Netflix recommender system

We all have wasted time scrolling through Netflix's endless list of tv shows and movies. So I decided to build a content based filtering recommender system with help of sklearn's tfidf vectorizer. I cleaned and vectorized Netflix data, examined patterns, created wordcloud, countplots, lineplots and other plots for better data representation.

Reddit Comment Analysis

The project is about extracting data from a sub reddit where the opinions shared by subreddit users will be unbiased as the users are assumed to be anonymous. For this, the data was webscraped from Reddit using PRAW to collect the comments from a data science sub reddit.

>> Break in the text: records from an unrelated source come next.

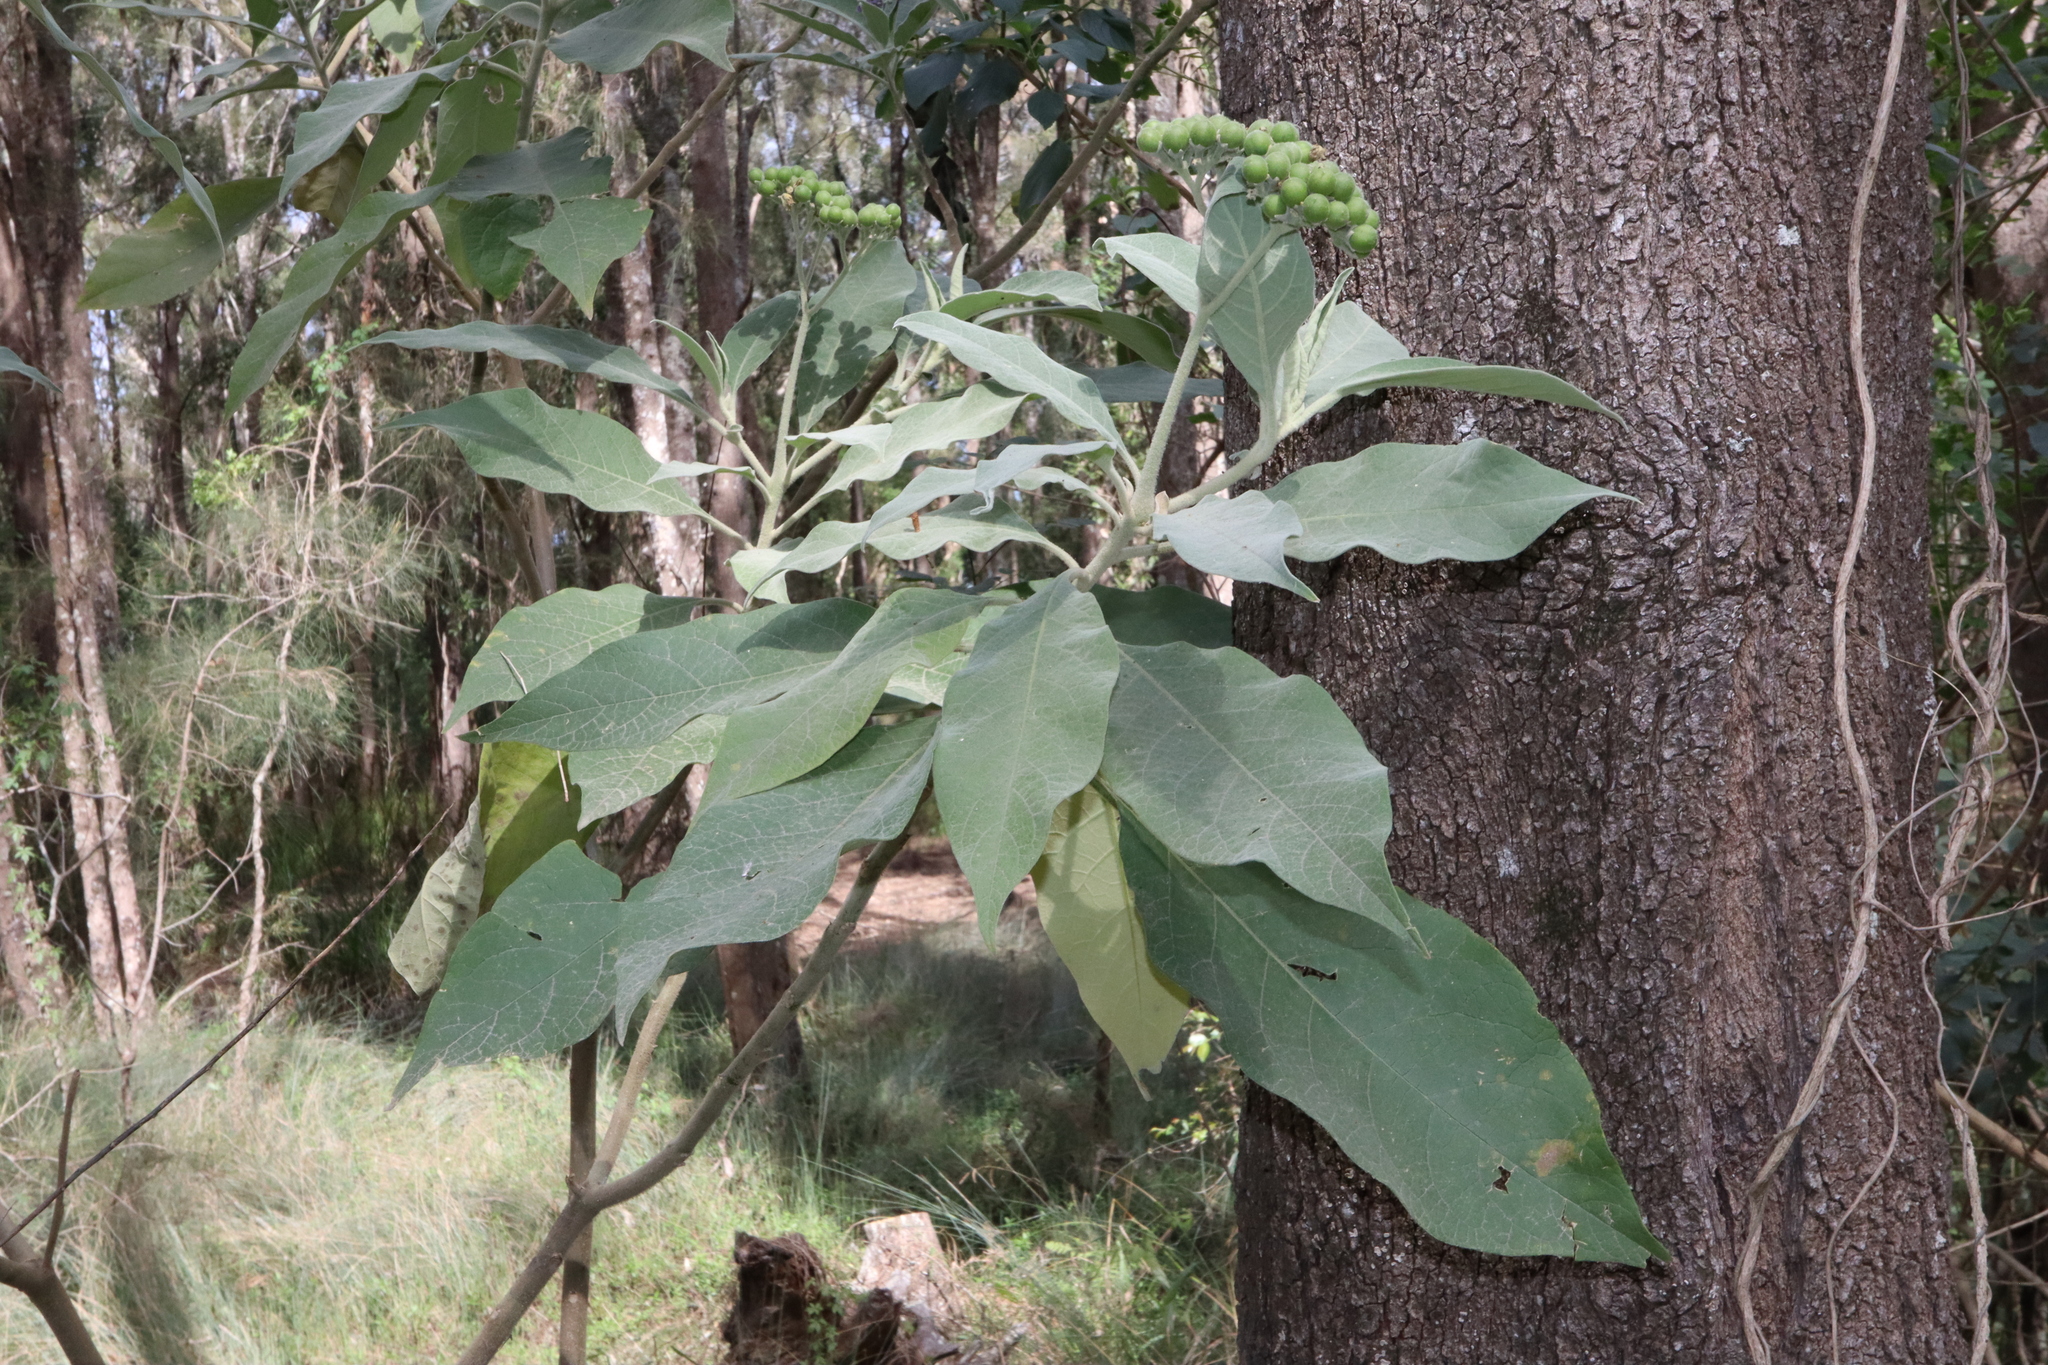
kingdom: Plantae
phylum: Tracheophyta
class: Magnoliopsida
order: Solanales
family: Solanaceae
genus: Solanum
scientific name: Solanum mauritianum
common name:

Entity Extraction for Clinical data

Deep Learning & NLP

This project is about extracting and tagging entities like alcohol, tobacco and drug abuse from free text in clinical notes. Along with detecting these three main entities, I worked to extract sub entites like type of substance, status, quit history, amount of dosage and frequency of subtance intake. Identifying these entities helped the healthcare organizations make better decisions and will help make an automated pipeline to extract entites from free text.


News Inspector

Information Retrieval, SEO & NLP

By "News inspector", I mean building a plagiarism checker and a search engine for retrieving relevant documents from a huge corpus. This corupus contains around a million news articles that were published by top 10 American new publication houses. I also came up with my own page ranking algorithm to order the search engine results and using deep learning algorithms for building the plagiarism checker

My Certifications


Associate Cloud Engineer

GOOGLE CLOUD CERTIFIED

On Feb 18th, 2021 I was officially granted the Google Certified Associate Cloud Engineer badge for passing the ACE exam with pretty good grades. In order to receive this badge I had to learn about working of GCP and its services like BigQuery, Compute Engine, AutoML, Kubernetes and others


Certified Developer - Associate

AMAZON WEB SERVICES CERTIFIED

After giving the GCP ACE, I was interested in learning about the cloud based services that other cloud based providers had built and the next best cloud platform after GCP is Amazon Web Services. I gave the Associate exam on March 16th, 2021 and scored 927/1000 points!